Branchless Code With AVX-512

by Henk-Jan Lebbink | May 10, 2023

Branchless Code with AVX-512

Single-instruction multiple data (SIMD) programming involves using a single instruction to operate on wide registers that can simultaneously contain vectors of values. To avoid using conditional branches in code, we programmers can use branchless programming. Instead of relying on if/else statements or loops to implement conditional logic, branchless programming leverages arithmetic and logical operations to achieve the same result.

Predicated Instruction Execution

In AVX-512, predication is a key feature that enables branchless programming. By allowing instructions to be conditionally executed based on a mask register (K register), predication makes it possible to implement conditional logic without branching. This can lead to improved performance by reducing branch mispredictions and pipeline stalls.

The K register is a 64-bit register that contains 1 bit for each element in a vector. If the corresponding bit in the K register is set to 1, the element is considered “active” and the instruction is executed on that element. If the corresponding bit is set to 0, the element is considered “inactive” and the instruction is skipped for that element.
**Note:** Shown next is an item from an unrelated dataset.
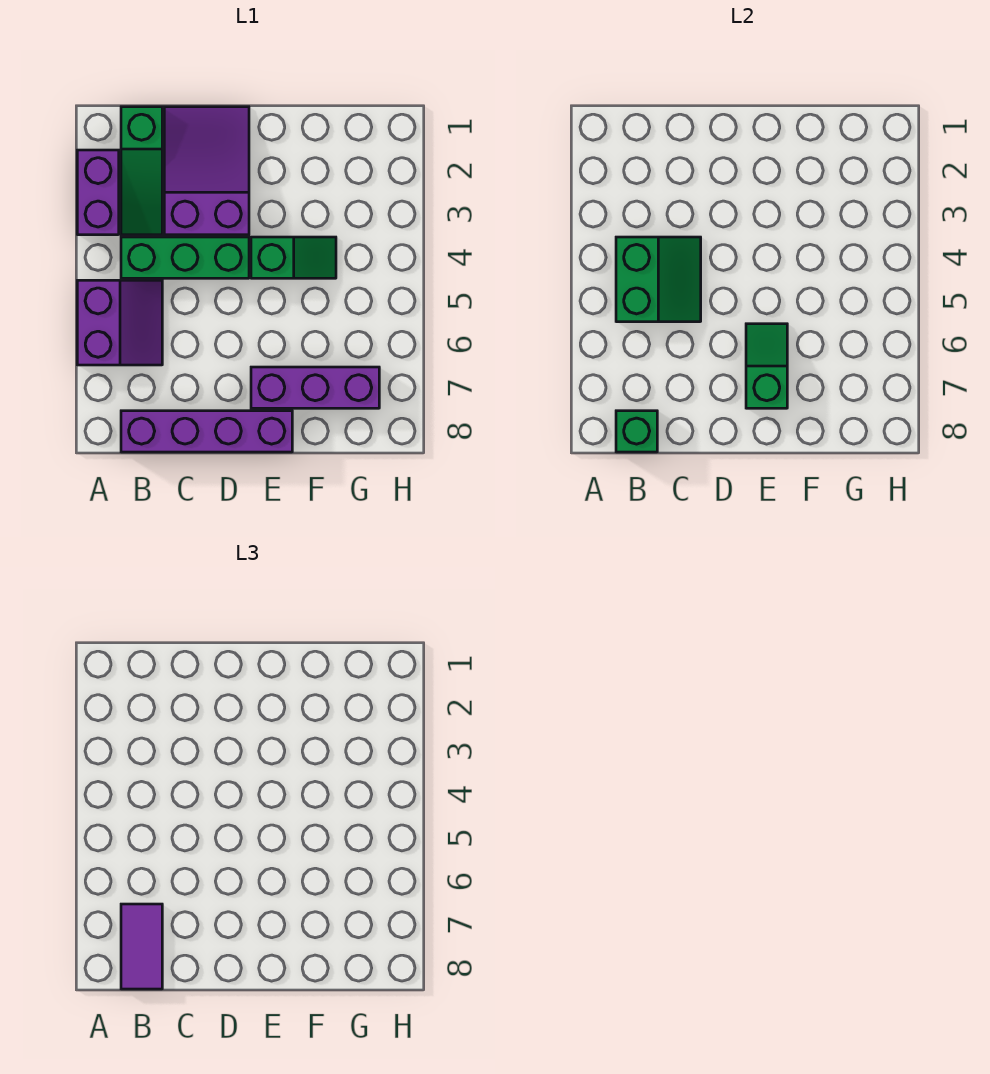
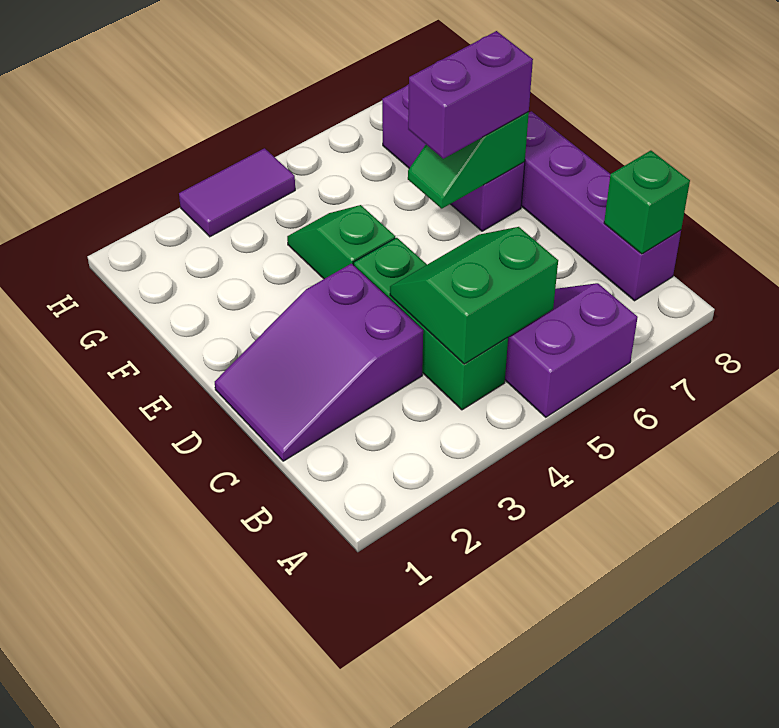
purple brick A2:A3 level 1 -> purple brick E6:E7 level 3
green slope B1:B3 level 1 top 1 -> none
purple tile B7:B8 level 3 -> purple tile H3:H4 level 1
Colloquially we would say that a lane is either dead or alive. Generally, the Sneller code uses 16 lanes, this allows the code to load upto 16 data values from different locations with a single instruction, and do all sort of computations with these 16 lanes. Some lanes can become inactive while computing and comparing stuff, and once in a while the code optionally compresses threads with many dead lanes and fills up available lane slots.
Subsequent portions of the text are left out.